Prof. Stephen Fai on short-listed team for Venice Biennale of Architecture

March 21, 2024

Professor Stephen Fai is part of a team in the running to represent Canada at the 2025 Venice Biennale of Architecture with a project that aims “to provoke architecture to rethink natural abundance as obligation rather than privilege.”

Image Credit: Courtesy of AK A

FIELD+ is a national research and design collective which comprises:

 

  • Andrew King, founder, AK¬ A/FLDWRK, professor of practice, McGill University School of Architecture

  • Lev Bratishenko, curator and writer

  • Stephen Fai, director, Carleton Immersive Media Studio, and professor, Azrieli School of Architecture & Urbanism

  • Angela Silver, visual artist

  • Shauna McCabe, curator and director, Art Gallery of Guelph

  • Nedra Rodrigo, founder, Tamil Studies Symposium, York University

  • Matthew Hickey, architect, founder, Two Row Architect

  • Josh Taron, associate professor, University of Calgary’s School of Architecture

Dr. Fai is the director of the Carleton Immersive Media Studio (CIMS), affiliated with the Azrieli School of Architecture & Urbanism at Carleton University. He is also a professor at Carleton’s school of architecture.

 

The Canada Council for the Arts, the Commissioner for Canada’s official representation at the 19th International Architecture Exhibition – La Biennale di Venezia, recently announced five shortlisted teams.

 

The mandate of FIELD+ is to provoke architecture into responsible action and declaring its positions, and to question the norms of the biennial exhibition format, according to the group’s statement on the Canada Council website.

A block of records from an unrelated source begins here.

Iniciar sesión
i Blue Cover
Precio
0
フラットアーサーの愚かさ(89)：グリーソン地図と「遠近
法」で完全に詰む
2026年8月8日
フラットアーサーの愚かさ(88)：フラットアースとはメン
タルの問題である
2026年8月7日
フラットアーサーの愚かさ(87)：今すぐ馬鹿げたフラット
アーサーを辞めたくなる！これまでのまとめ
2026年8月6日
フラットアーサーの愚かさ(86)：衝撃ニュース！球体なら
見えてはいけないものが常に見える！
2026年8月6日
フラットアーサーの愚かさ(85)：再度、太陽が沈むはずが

It says:

 

The project is intended to provoke architecture to rethink natural abundance as obligation rather than privilege, starting from the Canadian landscape and its enduring fantasies. How can we engage responsibly with abundance in a country that identifies with a need to grow?

 

Through a series of public provocations, seven themes will emerge through national collaborations before, during, and after the exhibition, turning the process and the pavilion into living spaces of production and connection open to more publics. We are abundant and heavy with responsibility; we must reconceptualize, redistribute, rearrange, and redesign in response, inviting a more hopeful, inclusive, and just future.

 

Another of the shortlisted candidates is the Mixtape Collective, which includes Farida Abu-Bakare, a 2009 alumna of the Azrieli School of Architecture & Urbanism.

 

Those shortlisted have been invited to fully develop their proposals and to participate in an interview with the Commissioner and members of the selection committee.

 

The selected team and proposal will be announced in May 2024.

 

The Canada Council says it seeks to support proposals with bold ideas that inspire, challenge, and respond to current realities through the lens of contemporary Canadian architecture.